# Tasks to perform
- A) Copy the records word for word, from their start through the line containing "Presidents Cup", both ends included.
- B) Please carry on the passage about Terrence Jones of Kentucky, beginning right after its final sentence.

# Study text
^^^^^^^^^^^^^^^^
Terrence Jones, Kentucky
In some circles, Jones is being overlooked because he's not new and because his numbers tapered off down the stretch last season. In this circle, give me the guy with a year of experience at this level who now is surrounded by significantly more talent than last season's team. This version of the Wildcats still doesn't really have a traditional big man (Eloy Vargas, anyone?), so Jones' rebounding -- especially on the defensive end, where he was statistically elite last season -- will still be crucial. With better players around him, Jones' offensive efficiency should improve, as well, so he's in a good position to put up strong numbers on a great team, the formula for postseason honors.
^^^^^^^^^^^^^^^^
# Source data
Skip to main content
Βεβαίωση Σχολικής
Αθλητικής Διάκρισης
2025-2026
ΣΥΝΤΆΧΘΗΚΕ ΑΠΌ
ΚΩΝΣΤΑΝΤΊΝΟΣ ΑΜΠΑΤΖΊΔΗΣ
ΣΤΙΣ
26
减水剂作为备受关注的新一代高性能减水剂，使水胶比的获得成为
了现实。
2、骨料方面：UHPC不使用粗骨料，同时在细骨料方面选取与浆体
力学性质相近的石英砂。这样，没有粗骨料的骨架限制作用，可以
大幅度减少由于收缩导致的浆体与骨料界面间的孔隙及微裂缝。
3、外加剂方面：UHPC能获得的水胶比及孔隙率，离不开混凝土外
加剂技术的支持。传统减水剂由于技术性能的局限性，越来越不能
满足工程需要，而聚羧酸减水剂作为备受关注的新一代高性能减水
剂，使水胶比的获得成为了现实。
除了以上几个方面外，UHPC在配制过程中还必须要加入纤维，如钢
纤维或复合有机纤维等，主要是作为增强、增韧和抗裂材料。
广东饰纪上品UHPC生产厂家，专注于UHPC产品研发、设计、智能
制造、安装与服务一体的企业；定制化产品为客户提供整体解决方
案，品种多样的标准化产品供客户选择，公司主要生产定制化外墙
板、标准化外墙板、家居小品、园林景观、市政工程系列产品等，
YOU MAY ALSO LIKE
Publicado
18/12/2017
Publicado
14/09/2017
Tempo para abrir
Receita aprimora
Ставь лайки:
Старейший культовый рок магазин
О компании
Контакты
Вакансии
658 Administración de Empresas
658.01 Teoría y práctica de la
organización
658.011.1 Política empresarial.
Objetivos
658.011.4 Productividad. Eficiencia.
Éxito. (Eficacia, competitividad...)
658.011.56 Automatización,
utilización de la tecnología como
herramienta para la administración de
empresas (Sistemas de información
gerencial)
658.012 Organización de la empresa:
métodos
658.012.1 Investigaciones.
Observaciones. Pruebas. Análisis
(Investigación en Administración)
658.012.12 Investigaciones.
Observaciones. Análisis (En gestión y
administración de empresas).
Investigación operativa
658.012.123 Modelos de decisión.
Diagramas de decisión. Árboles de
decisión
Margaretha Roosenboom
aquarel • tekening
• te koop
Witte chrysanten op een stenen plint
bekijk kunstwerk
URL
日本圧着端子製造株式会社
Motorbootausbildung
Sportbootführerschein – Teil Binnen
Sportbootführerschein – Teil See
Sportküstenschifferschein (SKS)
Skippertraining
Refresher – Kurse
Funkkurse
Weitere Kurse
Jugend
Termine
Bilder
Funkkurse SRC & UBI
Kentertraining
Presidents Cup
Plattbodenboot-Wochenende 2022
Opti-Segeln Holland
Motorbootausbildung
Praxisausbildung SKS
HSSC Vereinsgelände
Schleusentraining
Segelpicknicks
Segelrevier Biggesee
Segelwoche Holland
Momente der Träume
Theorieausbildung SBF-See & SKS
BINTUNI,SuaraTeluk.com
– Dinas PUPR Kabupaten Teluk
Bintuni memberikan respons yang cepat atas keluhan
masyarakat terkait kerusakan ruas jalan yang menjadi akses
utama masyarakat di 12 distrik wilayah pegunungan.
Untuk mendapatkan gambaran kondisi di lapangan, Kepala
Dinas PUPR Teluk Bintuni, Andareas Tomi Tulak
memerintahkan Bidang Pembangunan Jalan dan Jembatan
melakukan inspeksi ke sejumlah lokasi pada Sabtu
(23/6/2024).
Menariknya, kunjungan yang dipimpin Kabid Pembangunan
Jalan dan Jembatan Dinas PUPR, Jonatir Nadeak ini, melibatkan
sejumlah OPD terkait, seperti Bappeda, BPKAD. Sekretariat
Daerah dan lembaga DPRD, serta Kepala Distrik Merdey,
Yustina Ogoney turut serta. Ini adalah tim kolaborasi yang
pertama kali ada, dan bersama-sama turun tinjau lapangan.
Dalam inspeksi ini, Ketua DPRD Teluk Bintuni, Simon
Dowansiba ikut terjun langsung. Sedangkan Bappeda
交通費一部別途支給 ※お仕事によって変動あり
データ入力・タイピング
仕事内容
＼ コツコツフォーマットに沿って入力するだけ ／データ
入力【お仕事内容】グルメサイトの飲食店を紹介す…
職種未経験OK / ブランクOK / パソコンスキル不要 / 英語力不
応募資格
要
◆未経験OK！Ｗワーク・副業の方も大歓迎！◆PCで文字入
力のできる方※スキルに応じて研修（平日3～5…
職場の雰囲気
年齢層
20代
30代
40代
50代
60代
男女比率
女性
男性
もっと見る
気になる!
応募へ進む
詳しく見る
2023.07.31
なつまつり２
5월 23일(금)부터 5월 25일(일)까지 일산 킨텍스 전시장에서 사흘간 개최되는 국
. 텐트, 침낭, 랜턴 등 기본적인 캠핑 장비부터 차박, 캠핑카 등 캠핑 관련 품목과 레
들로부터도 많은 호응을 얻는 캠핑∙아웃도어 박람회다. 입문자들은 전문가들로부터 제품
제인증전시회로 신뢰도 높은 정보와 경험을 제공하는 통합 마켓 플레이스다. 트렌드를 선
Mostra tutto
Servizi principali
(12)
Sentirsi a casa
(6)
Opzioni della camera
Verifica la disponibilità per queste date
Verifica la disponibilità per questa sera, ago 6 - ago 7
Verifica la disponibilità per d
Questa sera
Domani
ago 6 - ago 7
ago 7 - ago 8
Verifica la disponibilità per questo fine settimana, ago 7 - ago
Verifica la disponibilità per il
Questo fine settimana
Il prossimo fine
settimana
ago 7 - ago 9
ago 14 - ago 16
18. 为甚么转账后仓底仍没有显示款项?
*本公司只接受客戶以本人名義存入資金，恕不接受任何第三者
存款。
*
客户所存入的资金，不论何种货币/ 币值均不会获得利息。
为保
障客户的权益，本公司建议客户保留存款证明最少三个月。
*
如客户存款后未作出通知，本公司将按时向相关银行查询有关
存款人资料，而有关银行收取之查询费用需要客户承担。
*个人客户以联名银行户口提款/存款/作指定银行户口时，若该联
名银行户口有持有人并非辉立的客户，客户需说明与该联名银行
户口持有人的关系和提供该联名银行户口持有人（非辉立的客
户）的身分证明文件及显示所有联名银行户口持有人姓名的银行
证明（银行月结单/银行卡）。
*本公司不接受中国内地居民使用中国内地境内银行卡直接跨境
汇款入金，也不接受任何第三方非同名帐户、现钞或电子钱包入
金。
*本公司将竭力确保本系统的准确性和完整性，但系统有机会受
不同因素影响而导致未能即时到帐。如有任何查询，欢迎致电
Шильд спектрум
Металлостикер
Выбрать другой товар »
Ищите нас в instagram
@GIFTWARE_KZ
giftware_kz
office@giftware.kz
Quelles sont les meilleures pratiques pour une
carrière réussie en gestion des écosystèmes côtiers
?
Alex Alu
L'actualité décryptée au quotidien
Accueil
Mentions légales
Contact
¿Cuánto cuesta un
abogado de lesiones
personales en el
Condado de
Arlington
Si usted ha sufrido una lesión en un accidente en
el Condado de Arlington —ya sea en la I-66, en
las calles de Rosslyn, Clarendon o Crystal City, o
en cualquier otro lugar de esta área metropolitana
^^^^^^^^^^^^^^^^
# Results for the exercise
- A)
Skip to main content
Βεβαίωση Σχολικής
Αθλητικής Διάκρισης
2025-2026
ΣΥΝΤΆΧΘΗΚΕ ΑΠΌ
ΚΩΝΣΤΑΝΤΊΝΟΣ ΑΜΠΑΤΖΊΔΗΣ
ΣΤΙΣ
26
减水剂作为备受关注的新一代高性能减水剂，使水胶比的获得成为
了现实。
2、骨料方面：UHPC不使用粗骨料，同时在细骨料方面选取与浆体
力学性质相近的石英砂。这样，没有粗骨料的骨架限制作用，可以
大幅度减少由于收缩导致的浆体与骨料界面间的孔隙及微裂缝。
3、外加剂方面：UHPC能获得的水胶比及孔隙率，离不开混凝土外
加剂技术的支持。传统减水剂由于技术性能的局限性，越来越不能
满足工程需要，而聚羧酸减水剂作为备受关注的新一代高性能减水
剂，使水胶比的获得成为了现实。
除了以上几个方面外，UHPC在配制过程中还必须要加入纤维，如钢
纤维或复合有机纤维等，主要是作为增强、增韧和抗裂材料。
广东饰纪上品UHPC生产厂家，专注于UHPC产品研发、设计、智能
制造、安装与服务一体的企业；定制化产品为客户提供整体解决方
案，品种多样的标准化产品供客户选择，公司主要生产定制化外墙
板、标准化外墙板、家居小品、园林景观、市政工程系列产品等，
YOU MAY ALSO LIKE
Publicado
18/12/2017
Publicado
14/09/2017
Tempo para abrir
Receita aprimora
Ставь лайки:
Старейший культовый рок магазин
О компании
Контакты
Вакансии
658 Administración de Empresas
658.01 Teoría y práctica de la
organización
658.011.1 Política empresarial.
Objetivos
658.011.4 Productividad. Eficiencia.
Éxito. (Eficacia, competitividad...)
658.011.56 Automatización,
utilización de la tecnología como
herramienta para la administración de
empresas (Sistemas de información
gerencial)
658.012 Organización de la empresa:
métodos
658.012.1 Investigaciones.
Observaciones. Pruebas. Análisis
(Investigación en Administración)
658.012.12 Investigaciones.
Observaciones. Análisis (En gestión y
administración de empresas).
Investigación operativa
658.012.123 Modelos de decisión.
Diagramas de decisión. Árboles de
decisión
Margaretha Roosenboom
aquarel • tekening
• te koop
Witte chrysanten op een stenen plint
bekijk kunstwerk
URL
日本圧着端子製造株式会社
Motorbootausbildung
Sportbootführerschein – Teil Binnen
Sportbootführerschein – Teil See
Sportküstenschifferschein (SKS)
Skippertraining
Refresher – Kurse
Funkkurse
Weitere Kurse
Jugend
Termine
Bilder
Funkkurse SRC & UBI
Kentertraining
Presidents Cup

- B)
Brad Beal, Florida
Kentucky may have too many freshmen for any one of them to make an award-winning impact (read: big numbers), but Beal shouldn't have that issue in Gainesville. He's going to play a lot of minutes and should score a lot of points in the guard-heavy Gators attack. Florida's backcourt shot selection and distribution has been questionable the last few seasons, but with the relative lack of a frontcourt, Erving Walker and Kenny Boynton may not have to give up many shots in order for Beal to get more than enough to thrive. In a really strong year for freshmen in the league, you can't go wrong with Kentucky's Michael Kidd-Gilchrist, Anthony Davis or Marquis Teague, Ole Miss' Jalen Kendrick, Mississippi State's Rodney Hood, Georgia's Kentavious Caldwell-Pope and others, either.
Patric Young, Florida
Touted as a crucial piece in last season's equation, Young was decent but didn't have the overall impact anticipated in a deep frontcourt. Now Young is a central piece ofFlorida's frontcourt and his ability to provide defense, rebounding and stay out of foul trouble will be crucial to the Gators' success. He won't need plays run for him to get points. He'll be able to find plenty of opportunities on the offensive glass, if he can get to them. In modest minutes last season, Young's 8.8 percent offensive rebounding rate was far from elite.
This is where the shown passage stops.